> **GIVEN PROBLEM**: Count the lines in the rows below that contain the string "Example". Reply with that number alone.

> **Stored items**:
::::

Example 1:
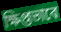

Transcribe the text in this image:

ক্ষিপ্তভাবে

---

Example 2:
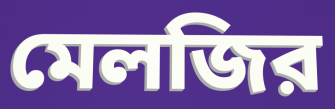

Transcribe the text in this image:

মেলজির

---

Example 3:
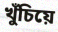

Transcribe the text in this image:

খুঁচিয়ে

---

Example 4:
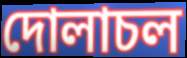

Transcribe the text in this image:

দোলাচল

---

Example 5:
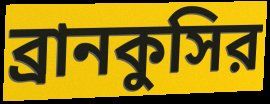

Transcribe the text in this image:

ব্রানকুসির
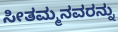
ಸೀತಮ್ಮನವರನ್ನು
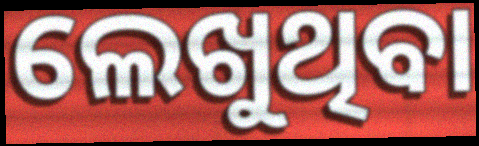
ଲେଖୁଥିବା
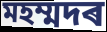
মহম্মদৰ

::::

> **RESULT OF THE TASK**: 5